A erudição da sensibilidade nada tem a ver com a experiência da vida. A experiência da vida na ensina, como a história nada informa. A verdadeira experiência consiste em restringir o contato com a realidade e aumentar a análise desse contato. Assim, a sensibilidade se alarga e se aprofunda, porque em nós está tudo; basta que procuremos e o saibamos procurar.
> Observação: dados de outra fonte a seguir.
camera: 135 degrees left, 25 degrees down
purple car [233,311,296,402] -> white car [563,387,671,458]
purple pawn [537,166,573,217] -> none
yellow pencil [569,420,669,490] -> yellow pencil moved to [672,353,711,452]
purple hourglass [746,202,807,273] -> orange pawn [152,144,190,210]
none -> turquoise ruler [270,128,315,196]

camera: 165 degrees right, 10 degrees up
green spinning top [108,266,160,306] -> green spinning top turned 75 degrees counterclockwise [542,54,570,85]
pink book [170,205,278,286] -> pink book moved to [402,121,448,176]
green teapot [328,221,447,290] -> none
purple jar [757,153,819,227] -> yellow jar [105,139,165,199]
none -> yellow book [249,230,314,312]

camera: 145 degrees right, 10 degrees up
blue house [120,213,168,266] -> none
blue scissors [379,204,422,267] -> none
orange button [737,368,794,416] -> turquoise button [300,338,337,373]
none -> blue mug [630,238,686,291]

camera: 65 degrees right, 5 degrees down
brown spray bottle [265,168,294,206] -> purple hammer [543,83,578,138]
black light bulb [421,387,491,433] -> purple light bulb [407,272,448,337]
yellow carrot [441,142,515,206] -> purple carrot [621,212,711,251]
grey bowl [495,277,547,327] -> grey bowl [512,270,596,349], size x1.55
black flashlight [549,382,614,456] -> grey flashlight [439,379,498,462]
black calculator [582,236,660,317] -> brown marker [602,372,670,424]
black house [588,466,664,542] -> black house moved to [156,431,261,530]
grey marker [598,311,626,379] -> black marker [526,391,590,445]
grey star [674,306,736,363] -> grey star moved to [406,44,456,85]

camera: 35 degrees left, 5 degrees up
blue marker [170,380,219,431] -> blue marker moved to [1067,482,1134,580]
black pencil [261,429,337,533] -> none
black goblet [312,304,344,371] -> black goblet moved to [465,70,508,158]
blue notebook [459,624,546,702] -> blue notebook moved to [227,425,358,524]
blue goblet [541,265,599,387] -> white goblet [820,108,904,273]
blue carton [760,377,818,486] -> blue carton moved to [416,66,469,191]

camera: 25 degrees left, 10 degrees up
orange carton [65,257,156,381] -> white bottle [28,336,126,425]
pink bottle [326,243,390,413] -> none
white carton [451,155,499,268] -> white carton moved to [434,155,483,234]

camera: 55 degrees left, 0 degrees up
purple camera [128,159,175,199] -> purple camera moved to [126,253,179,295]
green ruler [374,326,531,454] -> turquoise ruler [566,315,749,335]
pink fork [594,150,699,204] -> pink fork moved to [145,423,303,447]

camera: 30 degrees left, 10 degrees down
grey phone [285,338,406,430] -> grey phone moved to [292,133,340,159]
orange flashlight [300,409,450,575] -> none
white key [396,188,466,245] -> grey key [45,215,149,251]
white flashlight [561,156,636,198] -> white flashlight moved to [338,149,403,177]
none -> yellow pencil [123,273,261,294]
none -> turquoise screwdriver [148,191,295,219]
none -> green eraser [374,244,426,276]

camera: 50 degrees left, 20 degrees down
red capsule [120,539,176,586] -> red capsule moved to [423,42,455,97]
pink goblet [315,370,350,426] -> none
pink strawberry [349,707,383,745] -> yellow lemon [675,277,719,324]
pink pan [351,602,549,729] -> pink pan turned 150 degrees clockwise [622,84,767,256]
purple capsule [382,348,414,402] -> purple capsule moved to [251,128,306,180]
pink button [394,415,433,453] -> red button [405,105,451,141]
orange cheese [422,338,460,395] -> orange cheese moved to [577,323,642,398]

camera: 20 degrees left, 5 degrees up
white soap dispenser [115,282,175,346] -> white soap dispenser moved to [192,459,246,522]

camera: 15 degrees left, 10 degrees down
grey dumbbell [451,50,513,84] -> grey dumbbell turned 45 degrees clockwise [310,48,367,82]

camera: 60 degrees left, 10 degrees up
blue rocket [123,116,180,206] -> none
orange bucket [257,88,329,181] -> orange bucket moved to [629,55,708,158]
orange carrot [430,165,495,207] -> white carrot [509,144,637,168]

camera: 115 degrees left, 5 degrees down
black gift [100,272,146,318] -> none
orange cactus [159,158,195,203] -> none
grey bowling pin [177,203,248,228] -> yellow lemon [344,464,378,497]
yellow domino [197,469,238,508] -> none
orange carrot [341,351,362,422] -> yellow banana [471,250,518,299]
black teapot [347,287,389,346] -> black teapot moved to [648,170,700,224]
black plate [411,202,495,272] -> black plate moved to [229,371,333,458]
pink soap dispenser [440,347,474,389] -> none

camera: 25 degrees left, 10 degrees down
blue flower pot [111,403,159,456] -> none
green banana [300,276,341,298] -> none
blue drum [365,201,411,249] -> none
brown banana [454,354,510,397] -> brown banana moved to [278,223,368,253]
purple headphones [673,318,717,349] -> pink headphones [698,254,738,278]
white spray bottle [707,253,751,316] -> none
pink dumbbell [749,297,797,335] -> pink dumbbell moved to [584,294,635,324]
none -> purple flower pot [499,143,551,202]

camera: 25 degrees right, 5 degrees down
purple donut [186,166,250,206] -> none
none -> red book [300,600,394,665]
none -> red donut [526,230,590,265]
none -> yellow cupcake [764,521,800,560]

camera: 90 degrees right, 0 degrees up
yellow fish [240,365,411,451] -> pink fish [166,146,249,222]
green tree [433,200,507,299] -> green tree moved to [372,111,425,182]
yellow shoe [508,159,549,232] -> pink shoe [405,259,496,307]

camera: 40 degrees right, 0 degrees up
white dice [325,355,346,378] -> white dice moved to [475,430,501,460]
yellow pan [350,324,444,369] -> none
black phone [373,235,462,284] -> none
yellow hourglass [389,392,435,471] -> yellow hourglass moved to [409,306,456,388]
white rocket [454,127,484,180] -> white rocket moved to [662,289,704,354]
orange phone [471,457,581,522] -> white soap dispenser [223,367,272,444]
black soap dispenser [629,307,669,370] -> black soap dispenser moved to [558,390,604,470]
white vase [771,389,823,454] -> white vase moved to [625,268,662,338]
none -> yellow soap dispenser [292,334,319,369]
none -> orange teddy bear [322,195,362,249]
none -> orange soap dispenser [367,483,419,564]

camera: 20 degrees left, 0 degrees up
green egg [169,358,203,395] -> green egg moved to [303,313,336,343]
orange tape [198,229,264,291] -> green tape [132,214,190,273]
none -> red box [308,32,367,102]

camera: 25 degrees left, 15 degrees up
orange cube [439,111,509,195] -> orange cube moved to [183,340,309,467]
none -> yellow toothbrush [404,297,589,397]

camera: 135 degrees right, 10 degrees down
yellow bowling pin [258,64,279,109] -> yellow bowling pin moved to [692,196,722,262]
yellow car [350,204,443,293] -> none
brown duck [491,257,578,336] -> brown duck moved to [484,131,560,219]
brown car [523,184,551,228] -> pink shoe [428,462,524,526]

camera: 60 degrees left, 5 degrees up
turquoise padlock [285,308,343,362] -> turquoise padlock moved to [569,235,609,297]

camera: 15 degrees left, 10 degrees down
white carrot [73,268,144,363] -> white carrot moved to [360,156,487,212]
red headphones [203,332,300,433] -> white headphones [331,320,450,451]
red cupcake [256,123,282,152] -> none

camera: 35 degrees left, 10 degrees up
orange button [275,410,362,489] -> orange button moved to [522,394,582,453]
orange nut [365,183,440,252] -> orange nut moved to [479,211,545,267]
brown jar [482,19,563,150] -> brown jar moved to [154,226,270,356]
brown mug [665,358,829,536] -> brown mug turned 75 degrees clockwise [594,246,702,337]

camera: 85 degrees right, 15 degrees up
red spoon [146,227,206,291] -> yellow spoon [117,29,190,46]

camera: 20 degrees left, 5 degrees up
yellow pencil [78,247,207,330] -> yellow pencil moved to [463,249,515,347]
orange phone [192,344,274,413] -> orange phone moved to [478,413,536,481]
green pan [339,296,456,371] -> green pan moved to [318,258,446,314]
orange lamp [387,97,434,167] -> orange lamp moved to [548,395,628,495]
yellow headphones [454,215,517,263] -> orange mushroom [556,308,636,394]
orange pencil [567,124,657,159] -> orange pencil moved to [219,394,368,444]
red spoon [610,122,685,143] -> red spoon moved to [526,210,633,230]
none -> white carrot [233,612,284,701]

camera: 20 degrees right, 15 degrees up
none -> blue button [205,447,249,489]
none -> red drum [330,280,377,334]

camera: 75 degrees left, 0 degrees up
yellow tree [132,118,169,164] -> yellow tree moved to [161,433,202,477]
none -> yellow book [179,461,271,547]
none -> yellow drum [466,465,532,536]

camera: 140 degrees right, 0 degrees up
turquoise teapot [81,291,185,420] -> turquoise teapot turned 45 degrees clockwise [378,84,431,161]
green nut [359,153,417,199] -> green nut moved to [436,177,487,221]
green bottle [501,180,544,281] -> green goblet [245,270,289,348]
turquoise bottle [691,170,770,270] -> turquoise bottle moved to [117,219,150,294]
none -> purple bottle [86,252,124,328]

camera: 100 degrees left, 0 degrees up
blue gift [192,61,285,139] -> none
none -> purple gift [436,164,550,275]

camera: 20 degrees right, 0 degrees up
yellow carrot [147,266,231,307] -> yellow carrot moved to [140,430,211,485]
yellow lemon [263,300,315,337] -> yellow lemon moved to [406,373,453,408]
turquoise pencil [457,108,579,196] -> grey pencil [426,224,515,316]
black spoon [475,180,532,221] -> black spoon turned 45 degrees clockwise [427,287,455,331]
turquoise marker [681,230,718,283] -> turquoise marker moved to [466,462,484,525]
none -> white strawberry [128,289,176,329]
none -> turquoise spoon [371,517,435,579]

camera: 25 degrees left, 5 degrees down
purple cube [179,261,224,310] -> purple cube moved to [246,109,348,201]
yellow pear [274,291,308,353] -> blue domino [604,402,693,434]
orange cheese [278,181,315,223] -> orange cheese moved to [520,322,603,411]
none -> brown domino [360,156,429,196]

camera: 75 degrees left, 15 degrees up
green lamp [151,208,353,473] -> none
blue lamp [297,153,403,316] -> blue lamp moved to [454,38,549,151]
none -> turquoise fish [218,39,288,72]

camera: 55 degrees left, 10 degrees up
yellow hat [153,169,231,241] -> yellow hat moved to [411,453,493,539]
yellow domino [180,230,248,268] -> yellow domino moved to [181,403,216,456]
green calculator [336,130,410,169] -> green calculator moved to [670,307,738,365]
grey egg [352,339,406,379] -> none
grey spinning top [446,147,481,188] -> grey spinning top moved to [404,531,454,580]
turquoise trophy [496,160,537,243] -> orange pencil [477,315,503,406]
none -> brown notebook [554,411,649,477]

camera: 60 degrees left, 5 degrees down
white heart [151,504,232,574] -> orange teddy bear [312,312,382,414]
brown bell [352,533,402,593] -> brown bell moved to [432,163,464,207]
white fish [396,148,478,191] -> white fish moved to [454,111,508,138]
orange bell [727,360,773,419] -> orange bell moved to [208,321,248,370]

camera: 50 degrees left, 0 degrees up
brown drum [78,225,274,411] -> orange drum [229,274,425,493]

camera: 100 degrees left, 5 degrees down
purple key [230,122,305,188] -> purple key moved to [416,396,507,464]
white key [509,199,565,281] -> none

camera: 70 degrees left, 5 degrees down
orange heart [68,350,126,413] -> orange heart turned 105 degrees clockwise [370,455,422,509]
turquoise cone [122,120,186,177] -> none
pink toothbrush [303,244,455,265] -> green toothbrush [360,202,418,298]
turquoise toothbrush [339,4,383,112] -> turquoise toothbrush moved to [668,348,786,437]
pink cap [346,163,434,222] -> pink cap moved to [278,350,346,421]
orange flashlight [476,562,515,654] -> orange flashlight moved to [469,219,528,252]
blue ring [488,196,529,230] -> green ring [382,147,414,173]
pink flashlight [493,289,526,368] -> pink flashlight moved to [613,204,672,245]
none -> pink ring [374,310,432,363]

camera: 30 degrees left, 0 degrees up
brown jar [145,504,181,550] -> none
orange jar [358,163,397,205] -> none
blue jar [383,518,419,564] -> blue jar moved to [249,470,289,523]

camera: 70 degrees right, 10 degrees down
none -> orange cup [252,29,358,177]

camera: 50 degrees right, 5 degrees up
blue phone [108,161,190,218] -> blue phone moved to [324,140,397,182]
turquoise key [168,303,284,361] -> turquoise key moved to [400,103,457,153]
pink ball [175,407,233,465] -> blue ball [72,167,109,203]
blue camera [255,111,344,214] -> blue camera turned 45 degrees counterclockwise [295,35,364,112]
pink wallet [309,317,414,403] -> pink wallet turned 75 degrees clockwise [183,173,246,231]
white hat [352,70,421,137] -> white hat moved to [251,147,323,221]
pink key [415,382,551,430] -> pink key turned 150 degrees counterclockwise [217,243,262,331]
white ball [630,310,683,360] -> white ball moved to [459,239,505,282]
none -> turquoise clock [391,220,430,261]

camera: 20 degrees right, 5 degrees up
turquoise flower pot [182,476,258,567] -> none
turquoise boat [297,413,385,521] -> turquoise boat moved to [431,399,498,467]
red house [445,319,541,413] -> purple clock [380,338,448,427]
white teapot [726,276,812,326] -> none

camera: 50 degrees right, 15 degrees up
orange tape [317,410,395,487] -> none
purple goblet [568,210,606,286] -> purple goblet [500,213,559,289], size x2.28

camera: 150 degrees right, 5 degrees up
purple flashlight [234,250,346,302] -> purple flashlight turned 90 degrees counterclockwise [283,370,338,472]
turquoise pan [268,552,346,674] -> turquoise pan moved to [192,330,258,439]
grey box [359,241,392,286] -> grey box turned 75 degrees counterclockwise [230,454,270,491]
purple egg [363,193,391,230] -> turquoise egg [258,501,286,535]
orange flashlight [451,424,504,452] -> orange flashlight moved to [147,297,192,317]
Que é viajar e para que serve viajar? Qualquer poente é o poente; não é mister ir vê-lo em Constantinopla. A sensação de libertação, que nasce das viagens? Posso tê-la saído de Lisboa até Benfica, e tê-lamais intensamente do que quem vá de Lisboa à China, porque se a libertação não está em mim, não está, para mim, em parte alguma. “Qualquer estrada”, disse Carlyle, “até essa estrada de Entepfuhl, te leva até ao fim do mundo.” Mas a estrada de Entefuhl, se for seguida em todas, e até ao fim, volta a Entepfhl; de modo que Entepfuhl, onde já estávamos, é aquele mesmo fim do mundo que íamos buscar.
Condillac começa o seu livro célebre, “Por mais alto que subamos e mais baixo que desçamos, nunca saímos das nossas sensações”. Nunca desembarcamos de nós. Nunca chegamos a outrem, senão outrando-nos pela imaginação sensível de nós mesmos. As verdadeiras paisagens são as que nós mesmos criamos, porque assim, sendo deus delas, as vemos como elas verdadeiramente são, que é como foram criadas. Não é nenhuma das sete partidas do mundo aquela que me interesssa e posso verdadeiramente ver; a oitava partida é a que percorro e é minha.
Quem cruzou todos os mares cruzou somente a monotonia de si mesmo. Já cruzei mais mares que todos. Já vi mais montanhas que as que há na terra. Passei já por cidades mais que as existentes, e os grandes rios de nenhuns mundos fluíram, absolutos, sob os meus olhos contemplativos. Se viajasse, encontraria a cópia débil do que já vira sem viajar.
Nos países que os outros visitam, visitam-nos anônimos e peregrinos. Nos países que tenho visitado, tenho sido não só o prazer o escolhido do viajante incógnito, mas a majestade do Rei que ali reina, e o povo cujo uso ali habita, e a historia inteira daquela nação e das outras. As mesmas paisagens, as mesmas casas eu as vi porque as fui, feitas em Deus com a substância da minha imaginação.